▸ **DATASET RECORDS**:

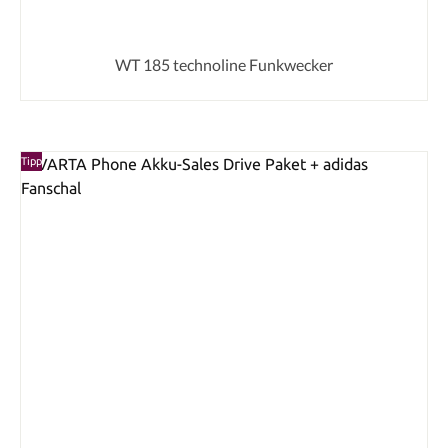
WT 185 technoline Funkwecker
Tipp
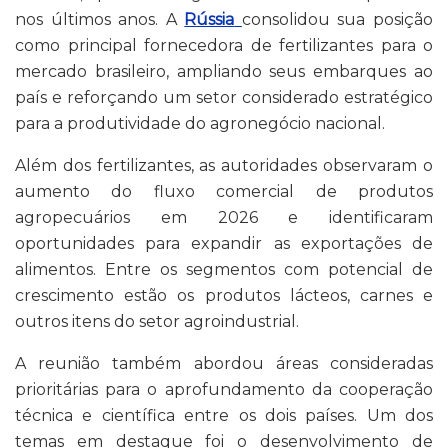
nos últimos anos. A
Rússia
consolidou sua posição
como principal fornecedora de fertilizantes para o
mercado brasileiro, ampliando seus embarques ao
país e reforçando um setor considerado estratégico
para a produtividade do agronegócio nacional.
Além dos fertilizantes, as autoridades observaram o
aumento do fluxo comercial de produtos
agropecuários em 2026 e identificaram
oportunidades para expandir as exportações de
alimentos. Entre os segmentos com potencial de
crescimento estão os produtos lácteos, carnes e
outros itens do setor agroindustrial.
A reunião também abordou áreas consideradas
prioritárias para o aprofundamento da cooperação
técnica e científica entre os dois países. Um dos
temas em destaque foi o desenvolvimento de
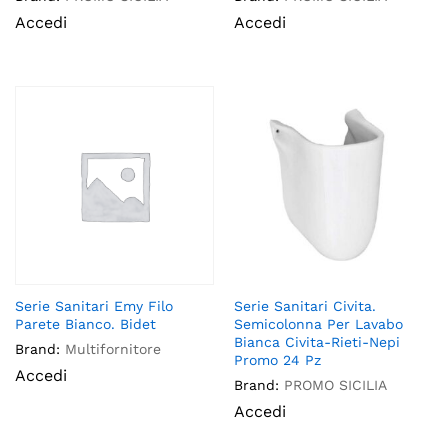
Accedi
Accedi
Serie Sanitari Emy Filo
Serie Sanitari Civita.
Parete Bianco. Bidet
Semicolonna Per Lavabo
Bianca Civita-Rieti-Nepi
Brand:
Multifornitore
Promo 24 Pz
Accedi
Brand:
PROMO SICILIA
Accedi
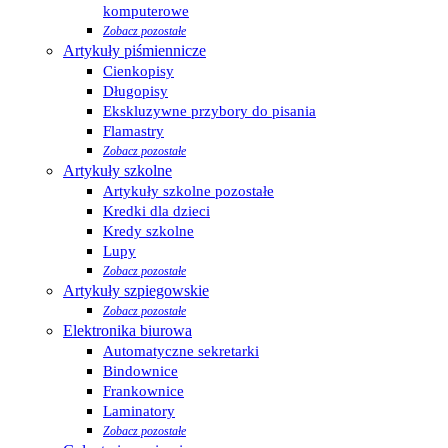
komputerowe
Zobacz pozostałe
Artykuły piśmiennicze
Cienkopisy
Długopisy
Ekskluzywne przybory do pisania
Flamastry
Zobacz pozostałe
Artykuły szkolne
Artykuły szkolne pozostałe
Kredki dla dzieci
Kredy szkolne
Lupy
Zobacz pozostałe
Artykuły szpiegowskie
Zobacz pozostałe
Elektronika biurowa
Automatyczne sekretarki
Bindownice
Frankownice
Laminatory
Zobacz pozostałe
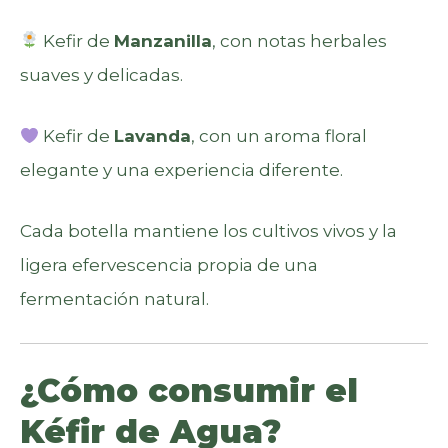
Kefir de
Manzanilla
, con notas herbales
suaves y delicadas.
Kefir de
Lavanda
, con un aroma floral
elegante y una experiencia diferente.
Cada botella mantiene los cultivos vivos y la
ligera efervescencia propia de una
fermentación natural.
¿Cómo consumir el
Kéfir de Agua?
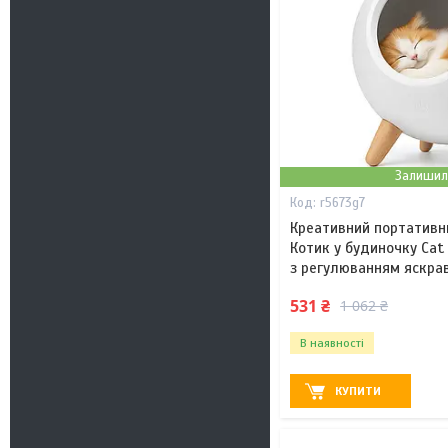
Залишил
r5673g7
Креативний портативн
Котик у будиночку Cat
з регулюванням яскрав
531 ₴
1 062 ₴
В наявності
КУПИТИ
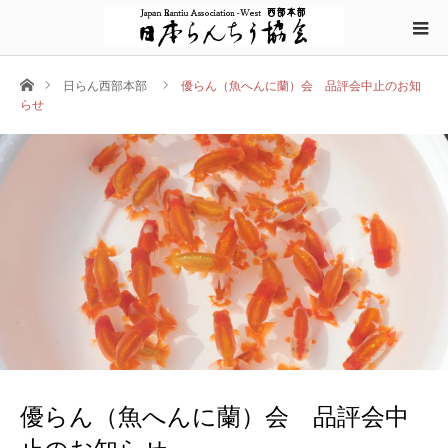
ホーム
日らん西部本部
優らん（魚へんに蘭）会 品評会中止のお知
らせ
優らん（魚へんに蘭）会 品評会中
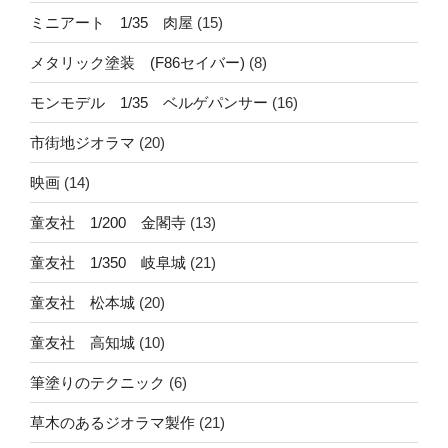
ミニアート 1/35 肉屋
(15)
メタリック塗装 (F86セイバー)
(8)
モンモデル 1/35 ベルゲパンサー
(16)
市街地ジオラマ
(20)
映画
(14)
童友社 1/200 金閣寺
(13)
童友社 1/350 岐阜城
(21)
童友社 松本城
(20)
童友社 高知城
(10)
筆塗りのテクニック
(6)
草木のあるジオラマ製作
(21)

▸ **WHAT TO DO**:
Reproduce the text read from all of the rows above, word for word and line for line, leaving out the pictures.

▸ **SOLVED PROBLEM**:
WT 185 technoline Funkwecker
Tipp
nos últimos anos. A
Rússia
consolidou sua posição
como principal fornecedora de fertilizantes para o
mercado brasileiro, ampliando seus embarques ao
país e reforçando um setor considerado estratégico
para a produtividade do agronegócio nacional.
Além dos fertilizantes, as autoridades observaram o
aumento do fluxo comercial de produtos
agropecuários em 2026 e identificaram
oportunidades para expandir as exportações de
alimentos. Entre os segmentos com potencial de
crescimento estão os produtos lácteos, carnes e
outros itens do setor agroindustrial.
A reunião também abordou áreas consideradas
prioritárias para o aprofundamento da cooperação
técnica e científica entre os dois países. Um dos
temas em destaque foi o desenvolvimento de
Accedi
Accedi
Serie Sanitari Emy Filo
Serie Sanitari Civita.
Parete Bianco. Bidet
Semicolonna Per Lavabo
Bianca Civita-Rieti-Nepi
Brand:
Multifornitore
Promo 24 Pz
Accedi
Brand:
PROMO SICILIA
Accedi
komputerowe
Zobacz pozostałe
Artykuły piśmiennicze
Cienkopisy
Długopisy
Ekskluzywne przybory do pisania
Flamastry
Zobacz pozostałe
Artykuły szkolne
Artykuły szkolne pozostałe
Kredki dla dzieci
Kredy szkolne
Lupy
Zobacz pozostałe
Artykuły szpiegowskie
Zobacz pozostałe
Elektronika biurowa
Automatyczne sekretarki
Bindownice
Frankownice
Laminatory
Zobacz pozostałe
Kefir de
Manzanilla
, con notas herbales
suaves y delicadas.
Kefir de
Lavanda
, con un aroma floral
elegante y una experiencia diferente.
Cada botella mantiene los cultivos vivos y la
ligera efervescencia propia de una
fermentación natural.
¿Cómo consumir el
Kéfir de Agua?
Залишил
r5673g7
Креативний портативн
Котик у будиночку Cat
з регулюванням яскрав
531 ₴
1 062 ₴
В наявності
КУПИТИ
ホーム
日らん西部本部
優らん（魚へんに蘭）会 品評会中止のお知
らせ
優らん（魚へんに蘭）会 品評会中
ミニアート 1/35 肉屋
(15)
メタリック塗装 (F86セイバー)
(8)
モンモデル 1/35 ベルゲパンサー
(16)
市街地ジオラマ
(20)
映画
(14)
童友社 1/200 金閣寺
(13)
童友社 1/350 岐阜城
(21)
童友社 松本城
(20)
童友社 高知城
(10)
筆塗りのテクニック
(6)
草木のあるジオラマ製作
(21)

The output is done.